Moro lá perto. Perto de uma casa caiada de branco e listada de azul. Moro logo ao lado do profundo oceano. Lá onde as velhas ainda choram em coro. Onde os miudos brincam com bolas de couro. Onde o pão cresce no forno, onde a luta amassa a terra, onde os filhos aprendem a palavra: guerra. Moro lá perto mas já não vivo lá dentro. Parti e acampei na fronteira. Onde não sou guerreira nem estrangeira. Naquela linha onde alguém é...ninguém. Não se sabe ao certo quantos somos mas todos os dias chegam mais manos vindos de todos os cantos. Á noite ecoamos palavras de livros que escaparam ás queimadas e deambulamos pelos montes, por isso nos chamam: os monstros! Também há quem diga que somos fantasmas, sombras de gente daquelas terras, gente que arrumou a tralha e partiu. Como eu.
Não tinha muita coisa, a maior parte eram livros e escritos meus. Esses acabei por lança-los á fogueira também, não os livros, os escritos. Eram meras exorcizações minhas, sem qualquer valor literário. É preciso dar lugar ao novo. Ficar preso ao que já se fez empobrece o espírito criativo. Talvez por isso tanta gente tenha feito o mesmo. Mas não deixamos para trás só palavras, deixamos casas, objectos, vizinhos, amigos, família e memória...muita memória. Quem aqui acaba de chegar nunca traz um sorriso no rosto. Traz muita mágoa e desgosto. É doloroso romper com o passado e partir em direcção a nada. É doloroso abandonar uma identidade por muito amortizada que ela esteja. Dói encarar um rosto vazio e partir apenas com as mãos nos bolsos, arrumadas e guardadas para fazer não sabemos o quê amanhã. Mas dotados de muita coragem, todos os dias aparecem mais, vindos de todos os cantos do mundo, manas e manos de todas as formas e jeitos. A nossa rotina é simples, dormimos de dia nos pinhais, abrigados do sol tórrido que absorve as quatro estações do ano. E de noite, deambulamos à procura de respostas, e de comida, deixando ratoeiras para os animais da floresta e redes para o peixe no mar.
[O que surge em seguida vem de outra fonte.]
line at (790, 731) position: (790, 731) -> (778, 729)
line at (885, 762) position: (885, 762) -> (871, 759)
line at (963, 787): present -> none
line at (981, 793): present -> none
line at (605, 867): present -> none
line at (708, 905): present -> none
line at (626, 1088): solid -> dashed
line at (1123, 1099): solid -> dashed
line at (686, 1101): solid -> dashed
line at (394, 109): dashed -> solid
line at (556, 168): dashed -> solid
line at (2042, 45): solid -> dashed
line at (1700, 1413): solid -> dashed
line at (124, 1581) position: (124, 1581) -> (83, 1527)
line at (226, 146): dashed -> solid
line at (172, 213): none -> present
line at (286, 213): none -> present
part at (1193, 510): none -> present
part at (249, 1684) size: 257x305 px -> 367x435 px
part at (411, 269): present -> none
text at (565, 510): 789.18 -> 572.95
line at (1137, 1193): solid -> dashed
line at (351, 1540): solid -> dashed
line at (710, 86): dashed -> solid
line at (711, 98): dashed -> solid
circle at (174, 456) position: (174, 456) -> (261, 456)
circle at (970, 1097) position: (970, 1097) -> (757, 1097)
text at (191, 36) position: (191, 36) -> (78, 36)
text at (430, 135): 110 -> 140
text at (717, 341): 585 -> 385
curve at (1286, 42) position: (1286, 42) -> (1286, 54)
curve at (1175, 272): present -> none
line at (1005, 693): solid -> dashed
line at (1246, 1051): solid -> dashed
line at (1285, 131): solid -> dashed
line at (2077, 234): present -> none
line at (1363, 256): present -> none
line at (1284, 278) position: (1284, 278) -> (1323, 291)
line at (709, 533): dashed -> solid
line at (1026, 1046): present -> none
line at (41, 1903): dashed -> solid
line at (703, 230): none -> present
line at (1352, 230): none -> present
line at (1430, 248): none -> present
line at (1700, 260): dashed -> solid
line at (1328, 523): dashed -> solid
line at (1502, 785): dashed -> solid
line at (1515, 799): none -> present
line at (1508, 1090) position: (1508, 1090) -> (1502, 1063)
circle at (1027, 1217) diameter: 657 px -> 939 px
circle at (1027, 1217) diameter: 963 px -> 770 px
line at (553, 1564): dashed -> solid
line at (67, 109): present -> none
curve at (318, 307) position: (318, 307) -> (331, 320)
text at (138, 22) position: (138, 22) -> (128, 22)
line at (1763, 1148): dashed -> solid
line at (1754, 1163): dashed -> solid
Muitas vezes caminhamos juntos em silêncio, conectados pelas palavras que temos ca dentro e que nunca se calam. Todos carregamos este fardo e alguns de nós não sabem o seu próposito. Preferem ignorar a vontade da palavra que vem de dentro. Mas ela não se cala, de noite ou de dia, ela transcende o nosso pensamento e cria raízes nos nossos cérebros. Somos diferentes mas cada vez mais. Amanhã provavelmente seremos todos iguais e nesse dia talvez a palavra se cale e dê por terminado o seu propósito. Tenho fé de que logo no dia seguinte a palavra se metamorfoseasse em algo diferente e que um a um fosse colhendo novamente cada um de entre qualquer um. Mas é só uma fé, já mais acima daquela que me move neste momento na procura das minhas respostas ao lado de todos eles.
Assim, depois de terem passado não sei quantas noites e dias, hoje, posso dizer que: Moro Aqui. Mas a pergunta que insiste em resposta em mim neste momento é esta: Qual é a diferença? Qual é a diferença entre a vida lá dentro e a vida aqui na fronteira? E será que para além destes limites, há outra vida diferente? Eu sei que estou a fazer as perguntas erradas e que é por isso que não encontro as respostas certas. Eu sei que a pergunta que eu deveria fazer é esta: Qual é a diferença em mim? Aqui, lá perto, lá dentro ou lá longe, não importa. Eu sei. Só não estou pronta para a resposta. Ainda Não.